La lettre de John Day
La lettre de John Day
Dans cette lettre, le marchand anglais, John Day, s'adresse à un Espagnol non identifié qu'il appelle « Monseigneur et grand amiral », et qui serait selon toute vraisemblance Christophe Colomb.
Tiré de WILSON, Ian. John Cabot and the Matthew, Redcliffe Press, Tiverton, Angleterre, ©1996, p. 6. Avec la permission des Archives nationales de l'Espagne, Valladolid, Espagne.

Pour certains, cette information indique que les expéditions qui précèdent celle de Jean Cabot concernent surtout la découverte des lieux de pêche de Terre-Neuve. En conséquence, les marchands qui les financent dissimulent cette découverte aussi longtemps que possible pour ne pas devoir les partager. Alwyn Ruddock suggère plus prudemment que ces nombreuses expéditions représentent plutôt des tentatives de retrouver des lieux de pêche découverts par hasard, mais perdus depuis.

Est-ce possible? Pouvons-nous affirmer que des pêcheurs de Bristol avaient déjà découvert les lieux de pêche de Terre-Neuve avant Jean Cabot? Quel était l'intérêt des marchands de Bristol d'explorer l'Atlantique?

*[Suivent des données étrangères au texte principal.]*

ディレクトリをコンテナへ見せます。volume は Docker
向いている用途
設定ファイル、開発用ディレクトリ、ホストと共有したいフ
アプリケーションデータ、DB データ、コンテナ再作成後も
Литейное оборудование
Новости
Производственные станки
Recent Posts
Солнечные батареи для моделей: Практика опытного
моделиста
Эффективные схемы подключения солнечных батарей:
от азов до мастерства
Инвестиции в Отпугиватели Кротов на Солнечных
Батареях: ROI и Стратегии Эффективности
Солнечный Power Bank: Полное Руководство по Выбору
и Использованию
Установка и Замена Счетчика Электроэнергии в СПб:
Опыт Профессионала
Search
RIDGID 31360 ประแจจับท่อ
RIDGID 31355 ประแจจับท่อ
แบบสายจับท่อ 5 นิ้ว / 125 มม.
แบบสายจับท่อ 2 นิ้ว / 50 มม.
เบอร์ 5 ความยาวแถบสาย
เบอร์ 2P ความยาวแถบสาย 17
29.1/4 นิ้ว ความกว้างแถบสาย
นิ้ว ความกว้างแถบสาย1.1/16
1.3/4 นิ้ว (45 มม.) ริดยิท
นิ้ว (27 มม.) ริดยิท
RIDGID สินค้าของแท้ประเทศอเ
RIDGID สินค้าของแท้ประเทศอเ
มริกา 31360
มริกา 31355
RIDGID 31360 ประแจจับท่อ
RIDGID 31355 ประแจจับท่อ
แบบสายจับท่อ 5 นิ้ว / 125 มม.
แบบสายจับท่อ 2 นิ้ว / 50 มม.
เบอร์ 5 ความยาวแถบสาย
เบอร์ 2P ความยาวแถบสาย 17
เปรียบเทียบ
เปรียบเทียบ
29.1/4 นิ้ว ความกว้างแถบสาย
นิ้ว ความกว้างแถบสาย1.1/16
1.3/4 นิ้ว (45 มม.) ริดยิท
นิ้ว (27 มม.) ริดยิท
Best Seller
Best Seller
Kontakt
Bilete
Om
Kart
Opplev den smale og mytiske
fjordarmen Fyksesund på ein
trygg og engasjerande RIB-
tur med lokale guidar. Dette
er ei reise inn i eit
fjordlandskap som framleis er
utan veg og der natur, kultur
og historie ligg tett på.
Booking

Bristol et l'exploration de l'Atlantique au 15e siècle

Vers la fin du 15e siècle, Bristol semble l'endroit tout désigné pour financer des expéditions transatlantiques axées sur l'exploration et la découverte. C'est un des ports de commerce les plus prospères de l'Angleterre, le deuxième en importance après celui de Londres. Cette prospérité découle de son rôle d'intermédiaire au sein d'un réseau commercial regroupant l'Islande, le nord-ouest de l'Europe, la péninsule Ibérique et la Méditerranée. Les 250 marchands de Bristol mettent leur fortune et leur dynamisme au service du commerce dans l'Atlantique Nord. L'emplacement de la ville, située au sud-ouest de l'Angleterre, leur confère un avantage considérable. Ils ont la possibilité d'élargir les connaissances géographiques et d'améliorer les techniques de navigation, ce qui encourage davantage l'exploration des océans.

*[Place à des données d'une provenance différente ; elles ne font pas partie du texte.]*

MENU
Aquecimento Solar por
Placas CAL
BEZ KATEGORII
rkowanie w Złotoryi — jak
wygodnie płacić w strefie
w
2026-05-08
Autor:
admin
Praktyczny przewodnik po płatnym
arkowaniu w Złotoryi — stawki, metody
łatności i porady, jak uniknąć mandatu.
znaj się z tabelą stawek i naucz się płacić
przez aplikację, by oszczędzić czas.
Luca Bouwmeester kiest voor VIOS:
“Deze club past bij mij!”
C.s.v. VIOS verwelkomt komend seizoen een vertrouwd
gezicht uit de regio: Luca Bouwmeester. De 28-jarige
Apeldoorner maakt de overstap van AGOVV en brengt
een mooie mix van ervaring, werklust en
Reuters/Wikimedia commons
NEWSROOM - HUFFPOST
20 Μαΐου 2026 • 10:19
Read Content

Le produit le plus recherché de ce réseau commercial est le poisson de l'Islande, très en demande dans l'Europe méridionale. Vers la fin du 15e siècle, les marchands de Bristol sont victimes de harcèlement en Islande. Leur approvisionnement en poissons devient ainsi précaire. Selon les historiens qui sont d'avis que les marchands connaissent déjà l'existence de Terre-Neuve, le harcèlement qu'ils subissent les pousse à rechercher d'autres lieux de pêche. Cette hypothèse présente toutefois quelques failles.

D'abord, la ville de Bristol est centrée sur les échanges commerciaux et non la pêche. Les marchands de Bristol font le commerce du poisson pêché par d'autres. Les pêcheurs anglais qui pêchent dans les eaux islandaises partent du port de Hull et d'autres ports situés sur le littoral de la mer du Nord. Les marchands de Bristol qui financent les expéditions vers l'Atlantique dans les années 1480 et 1490 cherchent avant tout de nouveaux débouchés et de nouveaux partenaires commerciaux. Ils ne sont pas en quête d'autres lieux de pêche. Ensuite, à supposer qu'ils connaissent l'existence de Terre-Neuve avant 1497, Jean Cabot n'aurait-il pas rencontré des bateaux de pêche anglais durant son périple? De fait, il ne signale d'aucune manière des indices lui suggérant que des Européens ont déjà mis les pieds à Terre-Neuve. Enfin et surtout, les marchands de Bristol ne semblent pas s'intéresser à Terre-Neuve après 1497. Ils ne s'empressent pas d'investir dans la poursuite de l'exploration de l'Atlantique comme nous pourrions nous y attendre s'ils avaient découvert Terre-Neuve bien avant les autres. D'ailleurs, la part des pêcheurs anglais dans les lieux de pêche de Terre-Neuve ne s'accroît pas substantiellement avant 1570.

Tout indique qu'au 15e siècle, les marchands de Bristol soutiennent les expéditions dans l'Atlantique afin de trouver de nouveaux marchés plutôt que de nouveaux lieux de pêche. Il semble bien qu'avant la découverte de Terre-Neuve par Jean Cabot en 1497, personne ne connaissait cette île et ses extraordinaires eaux poissonneuses.